Hail Asali Devan Ecclesiastes. At the end of August 2019 she was announced the new director of Ashe Cultural Arts Center, a premiere arts institution in New Orleans. Asali was a long standing member of Nommo Literary Society, a writing workshop I co-founded with Kysha Brown Robinson (yes, another one of the clan of daughters of Salaam). Asali lived around the corner from my office in Treme. In fact we shot the movies ‘When Love Hurts’ on her front porch and ‘Baby Love’ in her kitchen. Asali is also a major spoken word artist among New Orleans writers, a pantheon of scribes that dates back to Les Cenelles in 1845.

Ashe Cultural Arts Center, of which Asali has become the second director, was birthed by Carol Bebelle and Douglas Redd.
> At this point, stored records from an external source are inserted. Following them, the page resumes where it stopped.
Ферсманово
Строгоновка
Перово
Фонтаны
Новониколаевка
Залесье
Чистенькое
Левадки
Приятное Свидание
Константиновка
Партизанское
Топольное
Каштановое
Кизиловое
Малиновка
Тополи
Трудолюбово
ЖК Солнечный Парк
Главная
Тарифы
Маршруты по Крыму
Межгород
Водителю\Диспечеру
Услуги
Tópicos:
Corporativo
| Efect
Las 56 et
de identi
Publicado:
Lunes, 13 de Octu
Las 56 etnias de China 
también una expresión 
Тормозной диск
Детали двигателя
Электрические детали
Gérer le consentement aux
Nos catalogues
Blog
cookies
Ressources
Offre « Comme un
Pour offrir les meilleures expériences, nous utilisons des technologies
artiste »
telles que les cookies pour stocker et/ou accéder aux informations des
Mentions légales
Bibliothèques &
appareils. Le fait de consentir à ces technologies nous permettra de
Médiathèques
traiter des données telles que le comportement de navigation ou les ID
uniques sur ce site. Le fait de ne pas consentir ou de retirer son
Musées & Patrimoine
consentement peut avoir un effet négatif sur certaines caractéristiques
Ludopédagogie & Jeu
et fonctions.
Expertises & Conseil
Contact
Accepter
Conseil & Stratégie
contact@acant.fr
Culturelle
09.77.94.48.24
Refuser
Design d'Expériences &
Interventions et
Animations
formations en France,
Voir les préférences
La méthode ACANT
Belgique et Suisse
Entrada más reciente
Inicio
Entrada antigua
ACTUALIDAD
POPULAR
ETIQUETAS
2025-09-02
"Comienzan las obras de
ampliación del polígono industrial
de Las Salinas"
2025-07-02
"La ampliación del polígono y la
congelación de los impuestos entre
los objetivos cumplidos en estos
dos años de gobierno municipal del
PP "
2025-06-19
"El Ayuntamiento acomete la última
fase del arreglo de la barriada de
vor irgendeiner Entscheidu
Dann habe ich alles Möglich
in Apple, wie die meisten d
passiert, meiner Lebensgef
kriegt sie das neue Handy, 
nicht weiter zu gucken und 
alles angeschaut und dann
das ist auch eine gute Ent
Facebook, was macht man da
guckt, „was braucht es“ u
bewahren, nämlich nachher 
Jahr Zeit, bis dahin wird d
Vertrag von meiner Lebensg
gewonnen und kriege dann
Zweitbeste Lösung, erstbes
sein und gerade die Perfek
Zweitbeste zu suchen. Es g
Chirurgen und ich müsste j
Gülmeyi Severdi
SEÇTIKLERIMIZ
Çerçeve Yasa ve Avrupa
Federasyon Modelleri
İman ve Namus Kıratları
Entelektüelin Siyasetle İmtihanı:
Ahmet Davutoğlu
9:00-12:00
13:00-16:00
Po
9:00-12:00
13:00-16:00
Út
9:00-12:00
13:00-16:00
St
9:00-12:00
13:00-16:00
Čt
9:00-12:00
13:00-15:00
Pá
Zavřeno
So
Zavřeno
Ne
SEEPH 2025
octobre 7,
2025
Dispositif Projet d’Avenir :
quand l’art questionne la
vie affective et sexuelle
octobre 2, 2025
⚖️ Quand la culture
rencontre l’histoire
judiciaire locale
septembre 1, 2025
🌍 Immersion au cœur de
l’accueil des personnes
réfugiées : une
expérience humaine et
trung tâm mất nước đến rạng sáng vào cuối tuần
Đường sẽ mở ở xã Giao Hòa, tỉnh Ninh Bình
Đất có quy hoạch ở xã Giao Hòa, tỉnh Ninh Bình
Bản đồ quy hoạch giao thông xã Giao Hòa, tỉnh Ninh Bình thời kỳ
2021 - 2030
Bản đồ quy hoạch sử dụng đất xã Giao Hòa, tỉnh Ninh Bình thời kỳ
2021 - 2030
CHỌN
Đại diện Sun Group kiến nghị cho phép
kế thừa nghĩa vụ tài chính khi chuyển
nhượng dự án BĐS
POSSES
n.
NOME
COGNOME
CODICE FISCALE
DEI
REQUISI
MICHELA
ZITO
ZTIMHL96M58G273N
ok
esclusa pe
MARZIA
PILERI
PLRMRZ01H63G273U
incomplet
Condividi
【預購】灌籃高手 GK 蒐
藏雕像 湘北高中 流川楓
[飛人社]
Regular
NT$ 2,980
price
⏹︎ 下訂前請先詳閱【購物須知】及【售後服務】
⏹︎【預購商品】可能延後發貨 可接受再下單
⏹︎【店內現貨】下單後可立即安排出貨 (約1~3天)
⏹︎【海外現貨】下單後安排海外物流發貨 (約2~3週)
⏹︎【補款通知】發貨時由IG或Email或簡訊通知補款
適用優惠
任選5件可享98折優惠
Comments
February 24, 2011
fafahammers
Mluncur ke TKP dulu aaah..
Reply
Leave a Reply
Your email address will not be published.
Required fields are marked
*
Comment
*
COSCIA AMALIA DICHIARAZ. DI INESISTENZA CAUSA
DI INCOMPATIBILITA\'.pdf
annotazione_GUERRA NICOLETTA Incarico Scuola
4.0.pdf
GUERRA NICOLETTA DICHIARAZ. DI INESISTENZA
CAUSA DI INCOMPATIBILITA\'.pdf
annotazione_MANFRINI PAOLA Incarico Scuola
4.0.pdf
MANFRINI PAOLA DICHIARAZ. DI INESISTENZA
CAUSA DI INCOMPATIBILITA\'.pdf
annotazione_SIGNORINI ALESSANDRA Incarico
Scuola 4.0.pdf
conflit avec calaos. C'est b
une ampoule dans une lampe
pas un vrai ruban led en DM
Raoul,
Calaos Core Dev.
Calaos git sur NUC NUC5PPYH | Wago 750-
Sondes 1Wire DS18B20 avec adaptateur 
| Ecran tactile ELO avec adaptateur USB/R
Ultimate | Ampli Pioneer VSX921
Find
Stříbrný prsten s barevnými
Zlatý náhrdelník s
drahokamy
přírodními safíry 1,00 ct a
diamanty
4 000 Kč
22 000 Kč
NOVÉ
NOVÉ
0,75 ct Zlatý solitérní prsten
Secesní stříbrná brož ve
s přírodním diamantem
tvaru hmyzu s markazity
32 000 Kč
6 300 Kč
Carol, the retiring leader, is a longtime family friend and Doug, well, Doug was my artistic alter ego. He and I literally spent years together in sickness and in health, before his passing on July 18, 2007.

As is apparent from this brief description, I am close to and love a coterie of New Orleans people who are significant members of the New Orleans diaspora, a collection of men and women who give style and substance to our city’s future both locally and on a national basis.

Again, all hail, Asali Devan Ecclesiastes, an embodiment of Sankofa women–one who never forgets her past as she confidently strides into our future.